Os ventos telúricos do Marajó embaraçaram os meus cabelos. Conversas amistosas sobre as vantagens e o bem-estar que provocavam em nossos anfitriões, o amigo do meu amigo e seu tio, ao visitar o Marajó, embalaram a viagem até a fazendinha. Lá chegando, conhecemos os demais familiares: sua mãe e avó. Pessoas simples e receptivas, nos sentimos em casa. A avó, pessoa ativa e falante, diligente e atenciosa, desfrutava das qualidades inerentes da terceira idade: viver sem pretensões e com franca sinceridade. De forma similar as crianças, suspeito que a velhice seja uma infância consciente. A mãe é mais diretiva e pragmática, dando o tom da dinâmica das relações na casa, na verdade, é ela quem administra tudo, faz com que as coisas aconteçam, demonstrando que as mulheres não estão mais restritas as preocupações unicamente domésticas que lhes eram reservadas, ou melhor, confinadas e amordaçadas na cozinha, no tempo de sua mãe. Os tempos são outros – testemunhando algum avanço da humanidade.  

O sítio ficava em uma localidade próxima de Cachoeira do Arari. Um tanto afastada, os dias passavam-se monótonos, vagarosos, lentos, ao ritmo da natureza. Era disso que precisávamos: viver o tempo em sua sucessão natural, sentindo o cheiro dos campos, que, por vezes, eram marcados pelos odores do chiqueiro vizinho e pelos restos de merda pedregosa dos cavalos. Tudo isso me causou profunda impressão. Tudo isso era muito subversivo. Alguém, como eu, que vinha da cidade, com o tempo demarcado pelo trabalho, a família, a boêmia, com raro tempo para dormir e teimosamente encontrado para ler, aquilo parecia um paraíso terreal. Fiquei estupefato em ver que o time is money não contaminou aquelas vidas, que parecem levar suas existências similar à tempos pré-capitalistas, mesmo que inseridos na sociedade do capital com suas televisões ligadas na novela das oito, os radinhos de pilha ouvindo pontualmente “A voz do Brasil”.

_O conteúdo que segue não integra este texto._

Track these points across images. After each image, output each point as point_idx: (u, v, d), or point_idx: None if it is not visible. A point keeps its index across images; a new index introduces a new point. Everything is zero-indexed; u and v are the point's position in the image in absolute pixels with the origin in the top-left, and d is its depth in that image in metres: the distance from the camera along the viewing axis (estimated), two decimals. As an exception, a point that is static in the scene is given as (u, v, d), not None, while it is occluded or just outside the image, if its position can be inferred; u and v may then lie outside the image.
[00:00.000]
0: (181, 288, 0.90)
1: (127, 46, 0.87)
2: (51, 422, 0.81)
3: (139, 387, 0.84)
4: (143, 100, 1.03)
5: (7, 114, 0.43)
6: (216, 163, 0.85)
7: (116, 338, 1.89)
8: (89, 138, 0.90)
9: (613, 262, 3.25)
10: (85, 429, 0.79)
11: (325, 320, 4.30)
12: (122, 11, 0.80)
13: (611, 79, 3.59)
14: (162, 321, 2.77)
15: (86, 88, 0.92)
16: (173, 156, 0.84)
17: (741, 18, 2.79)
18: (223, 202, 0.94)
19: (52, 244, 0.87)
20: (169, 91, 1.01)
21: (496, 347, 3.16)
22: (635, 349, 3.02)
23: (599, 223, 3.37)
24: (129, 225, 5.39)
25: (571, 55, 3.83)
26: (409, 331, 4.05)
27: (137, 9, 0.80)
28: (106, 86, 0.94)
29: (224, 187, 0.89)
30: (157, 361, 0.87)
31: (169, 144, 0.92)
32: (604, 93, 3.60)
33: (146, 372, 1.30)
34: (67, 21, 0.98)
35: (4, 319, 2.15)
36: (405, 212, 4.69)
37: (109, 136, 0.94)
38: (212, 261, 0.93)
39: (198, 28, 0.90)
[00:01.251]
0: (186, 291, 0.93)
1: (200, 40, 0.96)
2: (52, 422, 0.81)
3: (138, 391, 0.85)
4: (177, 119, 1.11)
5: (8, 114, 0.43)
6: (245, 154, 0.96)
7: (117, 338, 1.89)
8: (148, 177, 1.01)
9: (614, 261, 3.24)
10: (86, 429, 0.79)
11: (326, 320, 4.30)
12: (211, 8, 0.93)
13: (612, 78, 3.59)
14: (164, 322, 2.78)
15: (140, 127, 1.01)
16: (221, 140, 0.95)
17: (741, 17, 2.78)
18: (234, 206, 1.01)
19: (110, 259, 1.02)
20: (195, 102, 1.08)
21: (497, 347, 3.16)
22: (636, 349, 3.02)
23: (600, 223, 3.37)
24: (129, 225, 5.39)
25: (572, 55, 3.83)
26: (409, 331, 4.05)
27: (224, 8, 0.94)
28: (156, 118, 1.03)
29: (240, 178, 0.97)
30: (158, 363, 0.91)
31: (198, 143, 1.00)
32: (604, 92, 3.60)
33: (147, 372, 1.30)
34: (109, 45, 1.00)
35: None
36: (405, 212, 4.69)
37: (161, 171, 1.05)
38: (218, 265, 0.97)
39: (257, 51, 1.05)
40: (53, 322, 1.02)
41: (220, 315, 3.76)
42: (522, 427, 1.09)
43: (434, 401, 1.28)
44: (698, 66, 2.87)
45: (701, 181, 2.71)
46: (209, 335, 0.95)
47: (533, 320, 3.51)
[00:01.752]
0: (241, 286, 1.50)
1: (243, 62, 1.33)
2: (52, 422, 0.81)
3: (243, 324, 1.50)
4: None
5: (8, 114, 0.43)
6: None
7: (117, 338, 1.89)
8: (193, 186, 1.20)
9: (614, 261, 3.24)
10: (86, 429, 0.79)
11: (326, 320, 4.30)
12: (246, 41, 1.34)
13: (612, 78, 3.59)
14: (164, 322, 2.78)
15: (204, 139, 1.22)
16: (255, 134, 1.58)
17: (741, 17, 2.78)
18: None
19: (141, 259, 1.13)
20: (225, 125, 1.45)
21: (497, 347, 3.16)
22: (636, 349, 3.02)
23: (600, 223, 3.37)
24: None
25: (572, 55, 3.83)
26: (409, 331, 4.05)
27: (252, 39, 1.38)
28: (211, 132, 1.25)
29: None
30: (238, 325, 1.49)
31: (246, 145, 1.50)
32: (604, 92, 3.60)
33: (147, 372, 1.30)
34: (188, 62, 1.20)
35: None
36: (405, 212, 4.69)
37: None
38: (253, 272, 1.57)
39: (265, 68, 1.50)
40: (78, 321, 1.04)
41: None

Contudo, pude vislumbrar o real valor do ócio e da monotonia. Claro que meus amigos contribuíram bastante nesta percepção. A solidão tem seu tempo e espaço de manifestação. A rigor, a companhia faz toda a diferença. Como foi nesse caso. Dormimos o dia inteiro, desfrutando dos ventos do Marajó, ora refrescantes, ora abrasadores, bem de acordo com o verão destas terras, ou mais precisamente, da transição entre a seca e as chuvas. Estávamos no período de transição, e, por isso, os indomáveis ventos formadores das chuvas. Conversamos fartamente, em diálogo franco, daqueles em que todos se modificam de alguma forma, ninguém fica indiferente, reforçando os laços de amizade. Ouvimos muitas músicas, muitos sambas, muitos choros, o melhor da música brasileira, evocando o melhor da nossa cultura em versos e melodias, eles tocando em meio dos campos abertos, em cima de esteiras de palha, à luz de lamparina, o frescor da noite, aos goles de cachaça de Jambu.

Enfim, estas foram as minhas impressões daqueles dias passados, remota e recentemente, ainda encerrados em minha memória, acalentadas por aqueles indomáveis ventos do Marajó, fincou-me no peito a impávida certeza de ser um segundo lar.